Mexico's "Plausible Deniability"
In the NYT article, retired DEA chief of international operations Mike Vigil makes this remarkable admission:
“It wasn’t that long ago when there was no way the D.E.A. could conduct the kinds of activities they are doing now. And the only way they’re going to be able to keep doing them is by allowing Mexico to have plausible deniability.”
Mexico, with its long history of nationalism and U.S. invasions, is uniquely sensitive to U.S. intervention. Many experts believe that the degree of U.S. involvement permitted by the Calderon administration is unprecedented. As security analyst Abelardo Rodriguez writes "...the character of current transnational threats and the establishment of a security perimeter defined by Washington that includes Mexico and Canada now means that the [Mexican] Armed Forces find themselves moving toward unprecedented security and defense collaboration with the 'Colossus of the North.' It is important to step back and examine the risks that come with such changes from the perspective of Mexico’s national interest."
The drone flights, the binational office for drug war operations opened by the U.S. Embassy in Mexico City, and the active participation of hundreds of U.S. agents in Mexican territory have alarmed many Mexicans. Both governments have attempted to reinforce the rhetoric of "shared responsibility" while keeping mum on what that means on the ground. But as press reports, Wikileaks cables and declarations from U.S. officials reveal the extent of U.S. involvement, plausible deniability by the Calderon administration is becoming increasingly diffcult.
That was more than obvious this morning when Mexico's National Security Council spokesperson Alejandro Poire faced nearly an hour of questioning from radio host Carmen Arristegui. Poire admitted to the drone flights, stating that they form part of binational cooperation in intelligence. However, he refused to answer specific questions regarding when they began, how many flights have been authorized, under what conditions they are requested or whether the flights constitute a violation of national sovereignty.
Poire's 'plausible deniability' breakdown went beyond the drone issue. He also refused to respond to evidence that armed U.S. agents operate in Mexico by citing the legal prohibition on armed foreign agents as though the mere existence of a law precludes its violation. Despite open declarations of numerous U.S. agents that they do in fact carry weapons in Mexican territory, the spokesperson only agreed that perhaps an investigation was in order when pushed by Arristegui.
Poire offered no further information on the second "fusion center" for drug war cooperation, as reported in the New York Times. The first would seem to be the Mexico City office located on Reforma 265.
If I had to guess, Ciudad Juarez would appear the likely location of a second center.
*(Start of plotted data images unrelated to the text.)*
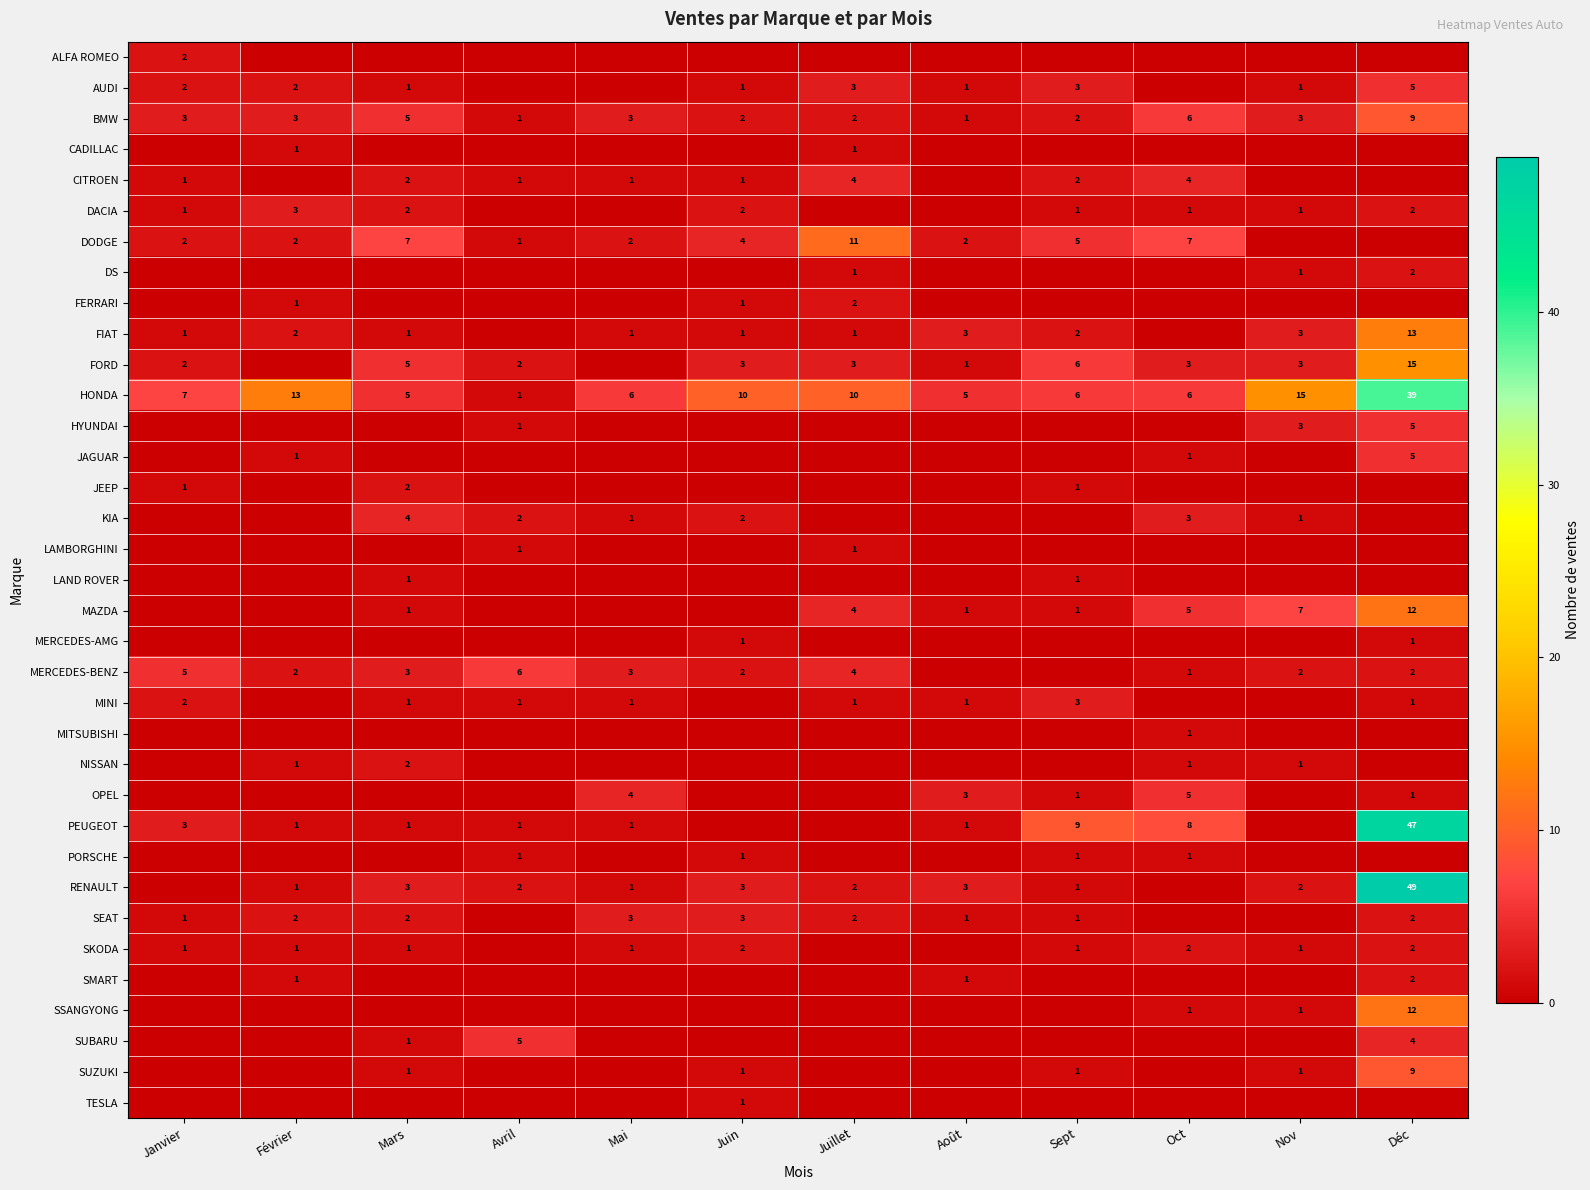

Between Février and Mars, which is larger?

Février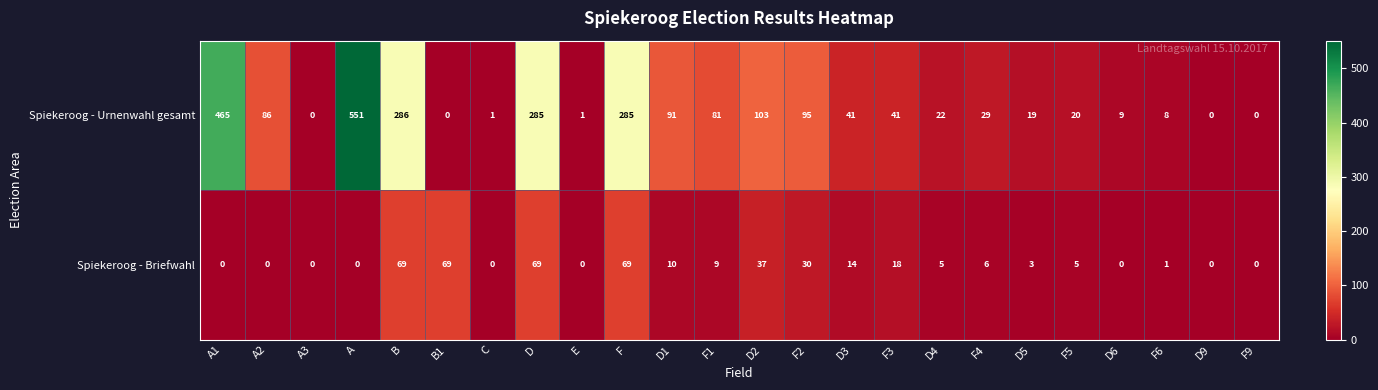

At how many categories does at least one series exceed 321?

2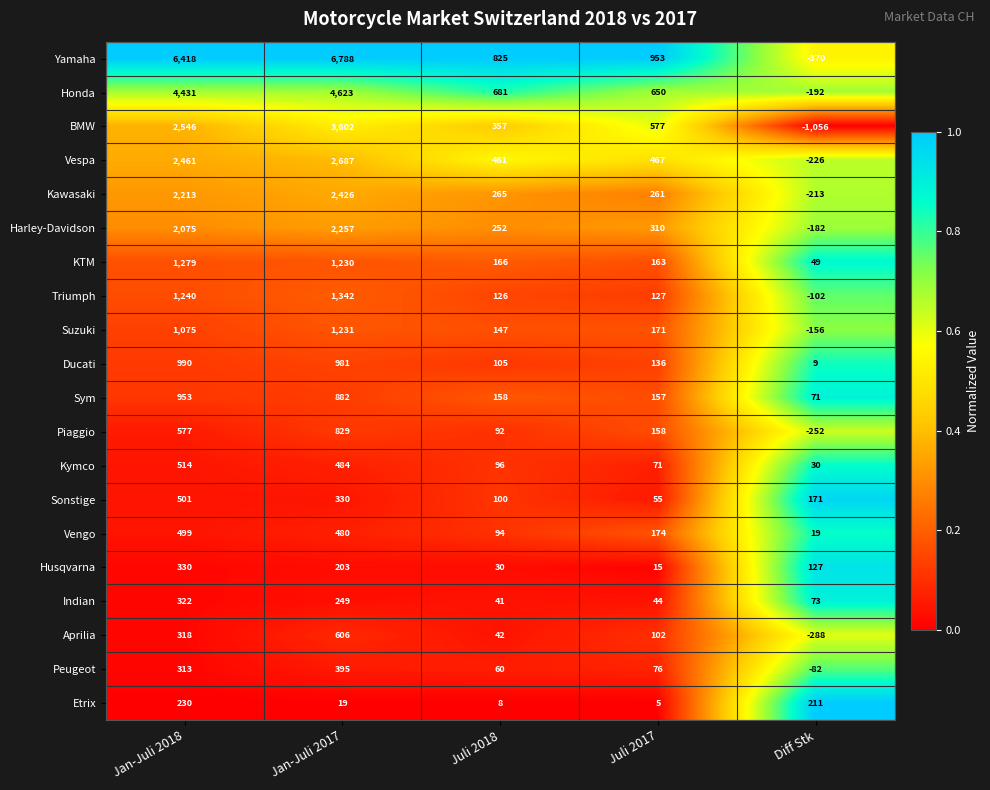

The value of Indian at Jan-Juli 2018 is 151. True or false?

False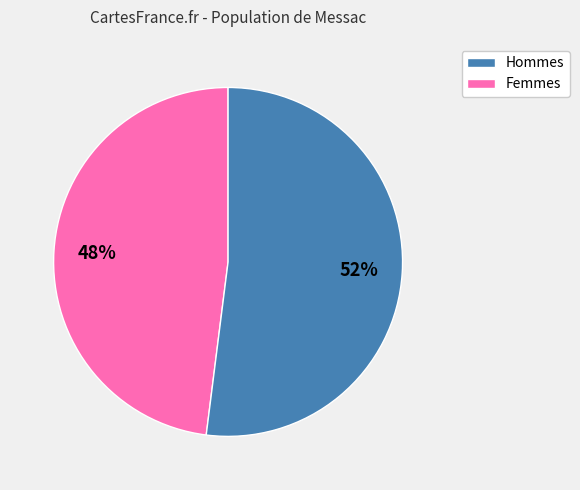

To the nearest percent, what is the difference between the largest and smallest slice percentages?

4%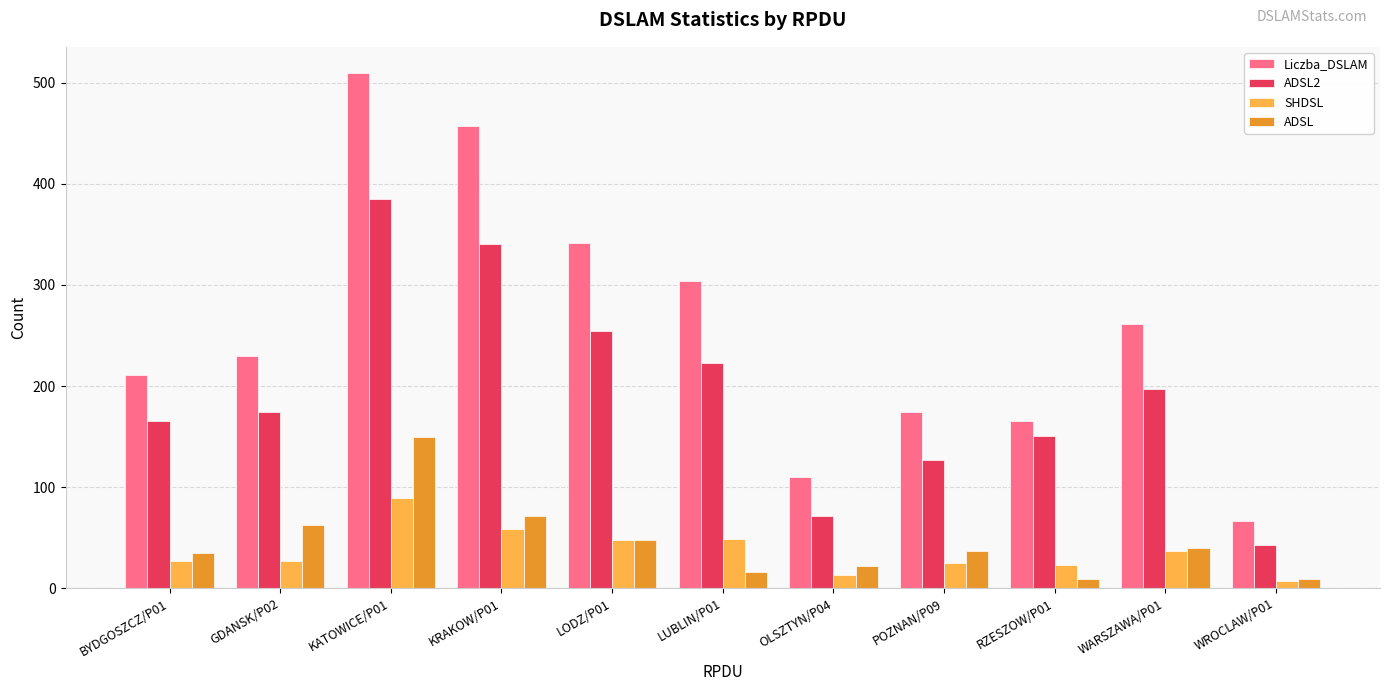

What is the difference between the ADSL2 values at KRAKOW/P01 and LODZ/P01?

86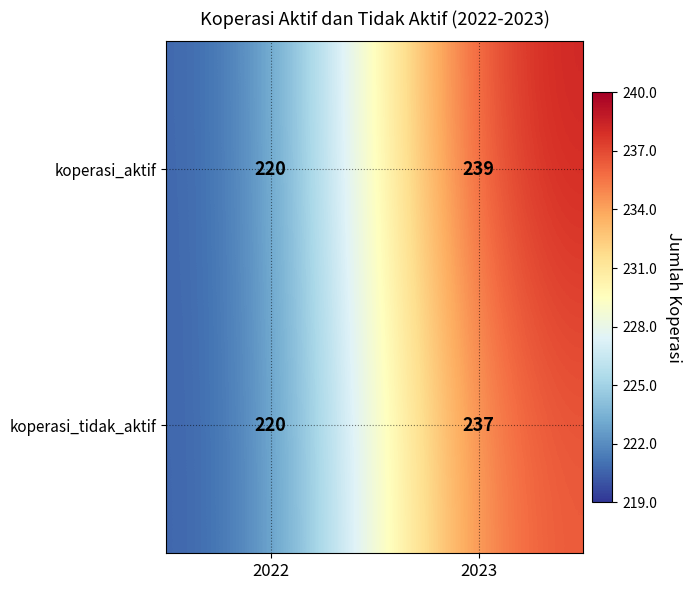

The value of koperasi_aktif at 2023 is 239. True or false?

True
As I noted in the last blog on the wikileaks cable, Juarez is a sore spot for both governments since its disastrous levels of violence make it increasingly difficult for them to justify current drug war strategy. There are high political stakes in showing progress in the troubled border town before Mexico's 2012 presidential elections in Mexico and as the U.S. Congress faces growing opposition to funding the Merida Initiative.
The present political climate is likely to produce more denial, plausible or not. That's why press investigations, whistleblowers and independent analysis will prove crucial in tracking the drug war and militarization that is rapidly advancing in the region.